Faux terrains
Katarina Matiasek arbeitet an der Schnittstelle von Medienkunst, bildender Kunst und visueller Anthropologie. Sowohl als Künstlerin wie auch als Anthropologin untersucht sie die Wechselwirkung von Körper, Medien und Archiv. Indem sie wesentlich mit Nichtsichtbarem operiert, fordert Matiasek die Betrachterin, den Betrachter perzeptiv auf subtile Weise heraus.

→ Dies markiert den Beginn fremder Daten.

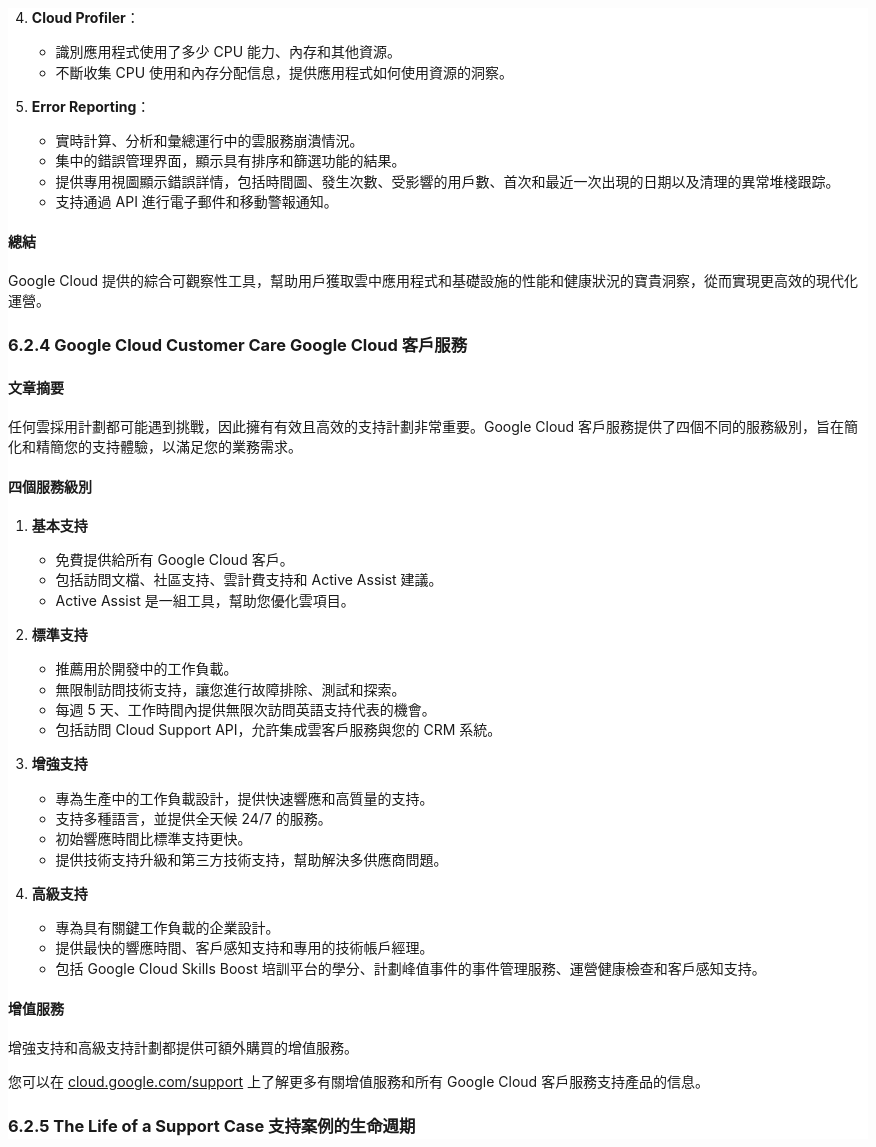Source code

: 4. **Cloud Profiler**：

    - 識別應用程式使用了多少 CPU 能力、內存和其他資源。
    - 不斷收集 CPU 使用和內存分配信息，提供應用程式如何使用資源的洞察。

5. **Error Reporting**：
    - 實時計算、分析和彙總運行中的雲服務崩潰情況。
    - 集中的錯誤管理界面，顯示具有排序和篩選功能的結果。
    - 提供專用視圖顯示錯誤詳情，包括時間圖、發生次數、受影響的用戶數、首次和最近一次出現的日期以及清理的異常堆棧跟踪。
    - 支持通過 API 進行電子郵件和移動警報通知。

#### 總結

Google Cloud 提供的綜合可觀察性工具，幫助用戶獲取雲中應用程式和基礎設施的性能和健康狀況的寶貴洞察，從而實現更高效的現代化運營。

### 6.2.4 Google Cloud Customer Care Google Cloud 客戶服務

#### 文章摘要

任何雲採用計劃都可能遇到挑戰，因此擁有有效且高效的支持計劃非常重要。Google Cloud 客戶服務提供了四個不同的服務級別，旨在簡化和精簡您的支持體驗，以滿足您的業務需求。

#### 四個服務級別

1. **基本支持**

    - 免費提供給所有 Google Cloud 客戶。
    - 包括訪問文檔、社區支持、雲計費支持和 Active Assist 建議。
    - Active Assist 是一組工具，幫助您優化雲項目。

2. **標準支持**

    - 推薦用於開發中的工作負載。
    - 無限制訪問技術支持，讓您進行故障排除、測試和探索。
    - 每週 5 天、工作時間內提供無限次訪問英語支持代表的機會。
    - 包括訪問 Cloud Support API，允許集成雲客戶服務與您的 CRM 系統。

3. **增強支持**

    - 專為生產中的工作負載設計，提供快速響應和高質量的支持。
    - 支持多種語言，並提供全天候 24/7 的服務。
    - 初始響應時間比標準支持更快。
    - 提供技術支持升級和第三方技術支持，幫助解決多供應商問題。

4. **高級支持**
    - 專為具有關鍵工作負載的企業設計。
    - 提供最快的響應時間、客戶感知支持和專用的技術帳戶經理。
    - 包括 Google Cloud Skills Boost 培訓平台的學分、計劃峰值事件的事件管理服務、運營健康檢查和客戶感知支持。

#### 增值服務

增強支持和高級支持計劃都提供可額外購買的增值服務。

您可以在 [cloud.google.com/support](https://cloud.google.com/support) 上了解更多有關增值服務和所有 Google Cloud 客戶服務支持產品的信息。

### 6.2.5 The Life of a Support Case 支持案例的生命週期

Imagination und mentale Projektion bilden integrale Bestandteile ihres Verständnisses von Wahrnehmung, sodass die Arbeiten, die sich auf Bilder subjektiver und kollektiver Erinnerung beziehen, stets auch auf jene medialen, archivischen und letztlich gesellschaftlichen Mechanismen verweisen, die konstitutiv für die Genese und Rezeption der Bilder sind. Matiasek fragt nach der Institution der Fotografie, der des Archivs und danach, wie diese das Gesehene kontextualisieren und mitkonstruieren. Matiasek untersucht in «faux terrains» (2016) bühnenhafte Hintergründe, wie sie iim ausgehenden 19. Jahrhundert zur fotografischen Inszenierung von Fremdartigkeit verwendet wurden. Diese populärethnografischen Fotografien – mit teils gemalten, teils skulptural modellierten, in ihrer Zusammenstellung und Übertreibung heute bizarr wirkenden Naturkulissen – erfreuten sich zur Kolonialzeit in Europa großer Beliebtheit. Sie kamen dem zunehmenden Interesse am Fremden entgegen und bildeten eine Form visueller Unterhaltung. Die Betrachterin, der Betrachter werden bei Matiasek jedoch mit den bloßen Hintergrundlandschaften konfrontiert. Nicht ohne Grund spart Matiasek die eigentlichen Protagonisten der Darstellungen –
Aborigines, Schwarze usw. – aus. Denn bei der Semantisierung der bildlich inszenierten Fremden kam den «falschen Territorien» eine entscheidende Rolle zu. Durch sie wurden die exponierten Personen mittels kulturell vertrauter landschaftlicher Elemente europäisiert, zugleich aber auch exotisch entrückt. Sie brachten den Betrachtenden das «Andere» sozusagen nach Hause, entschärften es und machten es visuell verfügbar. Die «faux terrains» werden als reine Funktionsbilder lesbar. Sie fungierten als Projektionsflächen kultureller Aufladung und Beschriftung und bilden auf diese Weise die impliziten Vorstellungen, Projektionen und Ängste ihrer Zeit mit ab.